*AIM OF THE TASK*
Output the lines below exactly, please, from the first line until the line with "is the leading", counting both.

*INPUT MATERIAL*
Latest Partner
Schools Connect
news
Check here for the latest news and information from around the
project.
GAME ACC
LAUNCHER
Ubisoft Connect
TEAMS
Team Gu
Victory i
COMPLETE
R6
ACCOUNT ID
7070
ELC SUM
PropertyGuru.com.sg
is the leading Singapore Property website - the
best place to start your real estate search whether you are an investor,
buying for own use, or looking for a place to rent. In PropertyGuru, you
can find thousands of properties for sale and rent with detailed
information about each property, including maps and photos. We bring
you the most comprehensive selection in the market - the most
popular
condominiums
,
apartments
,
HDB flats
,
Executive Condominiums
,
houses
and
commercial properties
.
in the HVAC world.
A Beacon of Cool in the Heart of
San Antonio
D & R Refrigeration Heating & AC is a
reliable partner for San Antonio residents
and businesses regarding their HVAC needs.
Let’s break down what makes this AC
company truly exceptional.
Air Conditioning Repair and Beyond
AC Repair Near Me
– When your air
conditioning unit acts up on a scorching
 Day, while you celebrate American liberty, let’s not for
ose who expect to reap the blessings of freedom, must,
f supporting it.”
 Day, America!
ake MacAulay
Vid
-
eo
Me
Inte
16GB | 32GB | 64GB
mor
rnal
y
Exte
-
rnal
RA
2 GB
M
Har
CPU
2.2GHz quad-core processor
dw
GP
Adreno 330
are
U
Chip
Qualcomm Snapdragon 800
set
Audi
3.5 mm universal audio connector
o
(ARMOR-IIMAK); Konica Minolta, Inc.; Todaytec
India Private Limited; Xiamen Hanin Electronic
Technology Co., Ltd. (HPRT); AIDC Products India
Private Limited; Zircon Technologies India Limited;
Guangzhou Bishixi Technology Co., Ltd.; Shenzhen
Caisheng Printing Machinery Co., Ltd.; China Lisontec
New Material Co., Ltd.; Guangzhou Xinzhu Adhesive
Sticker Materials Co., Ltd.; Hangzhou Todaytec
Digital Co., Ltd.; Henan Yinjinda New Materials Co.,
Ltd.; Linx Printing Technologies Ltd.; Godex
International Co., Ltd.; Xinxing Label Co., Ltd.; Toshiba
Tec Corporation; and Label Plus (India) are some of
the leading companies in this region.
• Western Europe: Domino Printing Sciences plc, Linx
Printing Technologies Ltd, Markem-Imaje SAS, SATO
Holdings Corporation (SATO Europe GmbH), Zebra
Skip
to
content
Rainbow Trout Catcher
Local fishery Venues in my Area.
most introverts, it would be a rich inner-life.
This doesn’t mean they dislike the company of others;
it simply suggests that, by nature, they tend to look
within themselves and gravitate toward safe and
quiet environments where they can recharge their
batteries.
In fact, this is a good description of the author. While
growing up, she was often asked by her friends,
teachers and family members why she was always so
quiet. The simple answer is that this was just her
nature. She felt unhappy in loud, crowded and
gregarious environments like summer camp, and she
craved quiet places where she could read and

*YOUR SOLUTION*
Latest Partner
Schools Connect
news
Check here for the latest news and information from around the
project.
GAME ACC
LAUNCHER
Ubisoft Connect
TEAMS
Team Gu
Victory i
COMPLETE
R6
ACCOUNT ID
7070
ELC SUM
PropertyGuru.com.sg
is the leading Singapore Property website - the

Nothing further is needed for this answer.